Whether you’re leading volunteers, paid staff, or contract workers, it’s important to constantly celebrate excellence, innovation, and development. Make a big deal of milestone achievements—the completion of a Master’s degree, the acquisition of a certification, the success of a recent project—and use those opportunities to remind everyone there’s room to grow. Continuously.


Patrick Lencioni famously said “leadership is the promise of development.” Don’t misunderstand. He doesn’t mean leaders have to be the ones who offer development through their own insights, brilliance, and winsome coaching. The “promise of development” includes direct contribution from the leader but also includes the way the leader handles outside development, meaning the leader must celebrate ways in which their employees grow without them. Don’t be threatened by staff members who outlearn you, outgrow your leadership, or outpace your core competencies. Cheer them on.


3. Inspire community

Good friends make even bad jobs enjoyable. We all know this is the reason for teambuilding games and community events. However, most organized relationships feel more strained than special. The trick is to facilitate relational connection without necessarily calling attention to the importance of relationships.


Consider the following two scenarios.

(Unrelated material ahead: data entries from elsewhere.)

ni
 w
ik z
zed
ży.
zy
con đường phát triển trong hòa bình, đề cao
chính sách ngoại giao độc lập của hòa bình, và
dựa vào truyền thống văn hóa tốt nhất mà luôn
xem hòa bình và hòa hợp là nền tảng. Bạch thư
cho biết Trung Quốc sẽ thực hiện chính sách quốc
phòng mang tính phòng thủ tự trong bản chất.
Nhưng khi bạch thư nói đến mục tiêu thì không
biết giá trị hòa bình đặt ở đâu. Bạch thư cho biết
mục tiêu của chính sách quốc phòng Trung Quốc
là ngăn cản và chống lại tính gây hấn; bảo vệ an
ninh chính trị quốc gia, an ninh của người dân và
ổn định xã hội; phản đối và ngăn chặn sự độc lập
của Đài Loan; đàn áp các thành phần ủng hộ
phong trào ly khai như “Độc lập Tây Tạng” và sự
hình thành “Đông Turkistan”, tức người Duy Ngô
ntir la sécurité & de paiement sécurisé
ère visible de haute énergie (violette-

In the first, imagine six people seated around a coffee table in their staff room with a set of 3×5 cards. Each card has a deeply personal question written on it. Each person must ask their question to the group, and everyone must respond. In the second scenario, imagine six people who have been sent to a day-long workshop an hour away from the office. They carpool (to save money), but in exchange, their employer agrees to buy lunch at a restaurant of their choosing.


Which of these scenarios do you think is more likely to produce healthy relationships? The first, in which intimacy is celebrated, held up as a goal, and managed? Or the second, in which work, fun, and casual conversation are all rolled in together?

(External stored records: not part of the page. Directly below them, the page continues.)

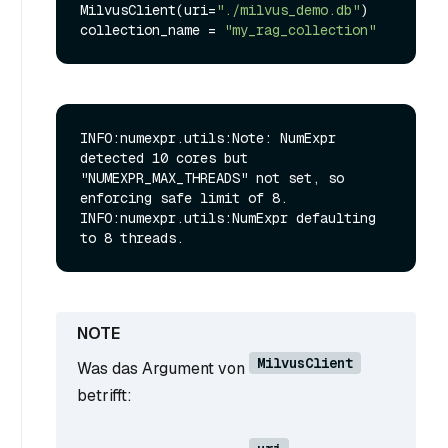
MilvusClient(uri=
"./milvus_demo.db"
)

collection_name = 
"my_rag_collection"
INFO:numexpr.utils:Note: NumExpr 
detected 10 cores but 
"NUMEXPR_MAX_THREADS" not set, so 
enforcing safe limit of 8.

INFO:numexpr.utils:NumExpr defaulting 
MilvusClient
Was das Argument von
betrifft:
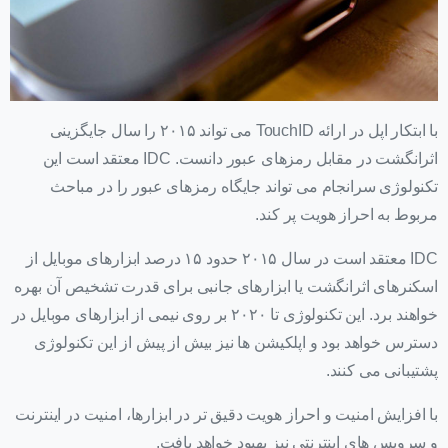
با ابتکار اپل در ارائه TouchID می تواند ۲۰۱۵ را سال جایگزینی
اثرانگشت در مقابل رمزهای عبور دانست. IDC معتقد است این
تکنولوژی سرانجام می تواند جایگاه رمزهای عبور را در مباحث
مربوط به احراز هویت پر کند.
IDC معتقد است در سال ۲۰۱۵ حدود ۱۵ درصد ابزارهای موبایل از
اسکنرهای اثرانگشت یا ابزارهای جانبی برای قدرت تشخیص آن بهره
خواهند برد. این تکنولوژی تا ۲۰۲۰ بر روی نیمی از ابزارهای موبایل در
دسترس خواهد بود و اپلکیشن ها نیز بیش از پیش از این تکنولوژی
پشتیبانی می کنند.
با افزایش امنیت و احراز هویت دقیق تر در ابزارها، امنیت در اینترنت
و سرویس های اینترنتی نیز بهبود خواهد یافت.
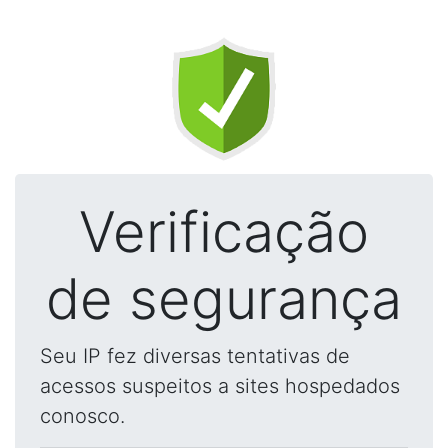
Verificação
de segurança
Seu IP fez diversas tentativas de
acessos suspeitos a sites hospedados
conosco.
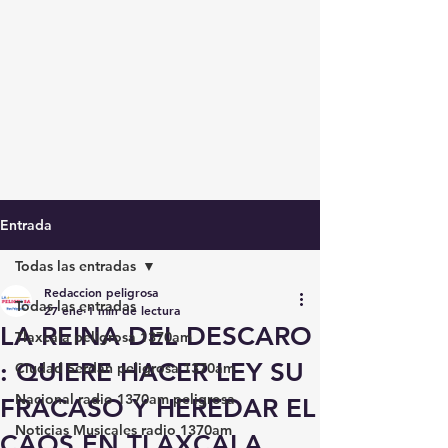
Entrada
Todas las entradas
Redaccion peligrosa
Todas las entradas
27 ene
1 min de lectura
LA REINA DEL DESCARO
Tlaxcala peligrosa 1370am
: QUIERE HACER LEY SU
Ciudad Serdán peligrosa 1370am
Nacional radio 1370am peligrosa
FRACASO Y HEREDAR EL
Noticias Musicales radio 1370am
CAOS EN TLAXCALA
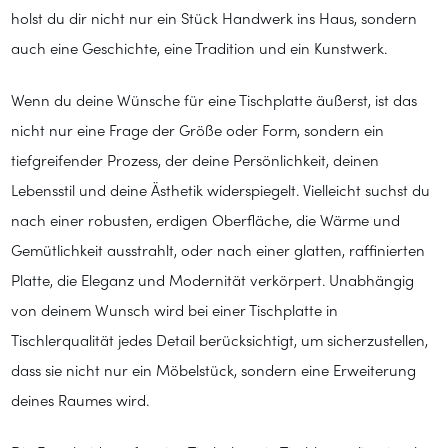
holst du dir nicht nur ein Stück Handwerk ins Haus, sondern
auch eine Geschichte, eine Tradition und ein Kunstwerk.
Wenn du deine Wünsche für eine Tischplatte äußerst, ist das
nicht nur eine Frage der Größe oder Form, sondern ein
tiefgreifender Prozess, der deine Persönlichkeit, deinen
Lebensstil und deine Ästhetik widerspiegelt. Vielleicht suchst du
nach einer robusten, erdigen Oberfläche, die Wärme und
Gemütlichkeit ausstrahlt, oder nach einer glatten, raffinierten
Platte, die Eleganz und Modernität verkörpert. Unabhängig
von deinem Wunsch wird bei einer Tischplatte in
Tischlerqualität jedes Detail berücksichtigt, um sicherzustellen,
dass sie nicht nur ein Möbelstück, sondern eine Erweiterung
deines Raumes wird.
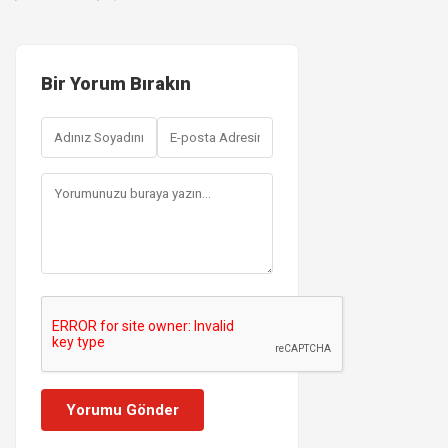
Bir Yorum Bırakın
Yorumu Gönder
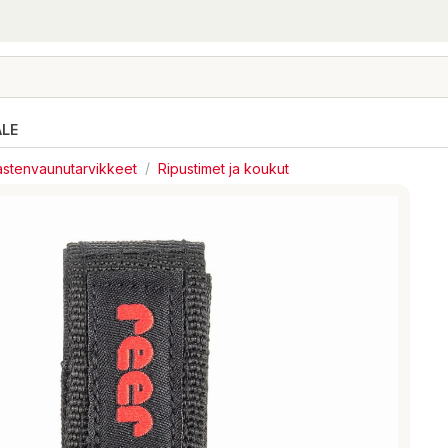
ALE
astenvaunutarvikkeet
/
Ripustimet ja koukut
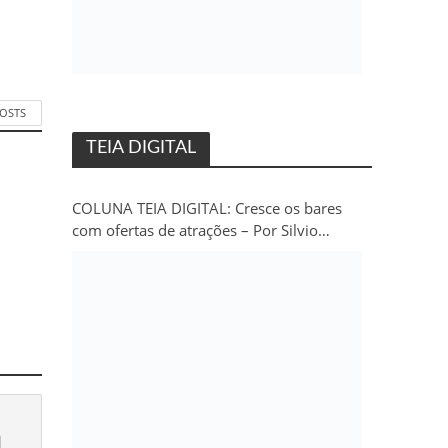
POSTS
TEIA DIGITAL
COLUNA TEIA DIGITAL: Cresce os bares
com ofertas de atrações – Por Silvio
Persivo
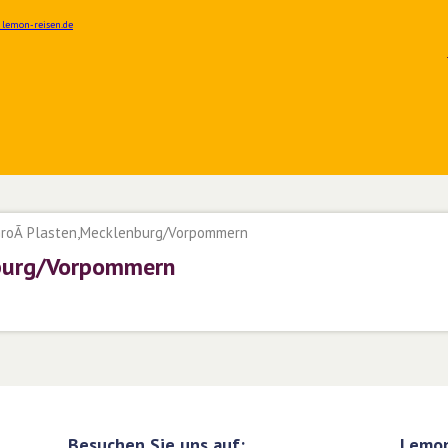
roÃ Plasten,Mecklenburg/Vorpommern
nburg/Vorpommern
Besuchen Sie uns auf:
Lemon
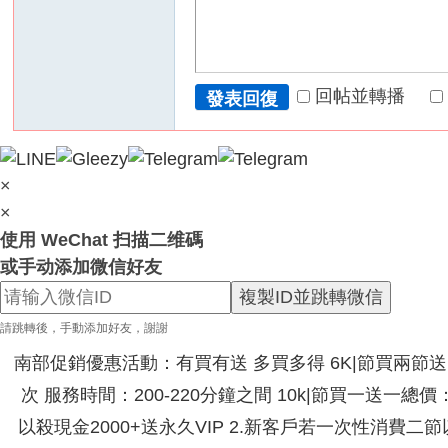
回帖並轉播
發表回復
×
×
使用 WeChat 扫描二维碼
或手动添加微信好友
複製ID並跳轉微信
請跳轉後，手動添加好友，謝謝
南部促銷優惠活動：有買有送 多買多得 6K|節買兩節送|節
次 服務時間：200-220分鐘之間 10k|節買一送一總
以殺現金2000+送永久VIP 2.新客戶若一次性消費二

The moral? Feed them steak before you ask about their feelings.


4. Incite vision

It’s common for people who love their coworkers, and even enjoy their own daily tasks, to still be disheartened by where they work. An administrative assistant may enjoy the company of his office pals and find satisfaction in organization but still feel ambivalent about working for an insurance company he suspects of fraud. As a result, there will be countless little moments where said employee doesn’t perform his best, subtly undercuts the mission of the organization, and looks for ways to get out, possibly taking his friends with him.


That’s why it’s pertinent to reinforce the vision for your employees. By “vision” I don’t mean “vision statement.” (Please don’t spit out your corporate words at every possible opportunity in hopes that they eventually become meaningful.) Real vision concerns the underlying reason you think your organization is good, meaningful, and necessary. Tell people why you believe in what you’re doing. Tell stories about the positive contributions your organization has made in the lives of others. Ask key members to share about their positive experiences and reward them for speaking out and following through.


If you’re unsure how to cast vision, imagine your employees are always asking “So what?” and try to answer that question in a new way every 4-6 weeks. If, for example, you’re running a spa, there’s only so many times you can say your vision is to “provide health and wellness for all” before your massage therapists start rolling their eyes and your front desk staff stares back at you blankly. You’ve got to tell stories about people who love coming to your spa, befriend repeat customers and learn about what’s keeping them relaxed and balanced. You’ve got to make sure your employees see the mothers and daughters coming in for a little bonding, and celebrate the positive changes that happen during the massage (from “stressed out” to “carefree” in twenty minutes) so everyone connects the dots.  Don’t tell people what your vision is; show them how it works and why it matters.


And that, actually, is at the heart of all thriving organizations: knowing what matters, knowing who matters, and knowing why it matters at all.


Even if it’s just for your local Footlocker.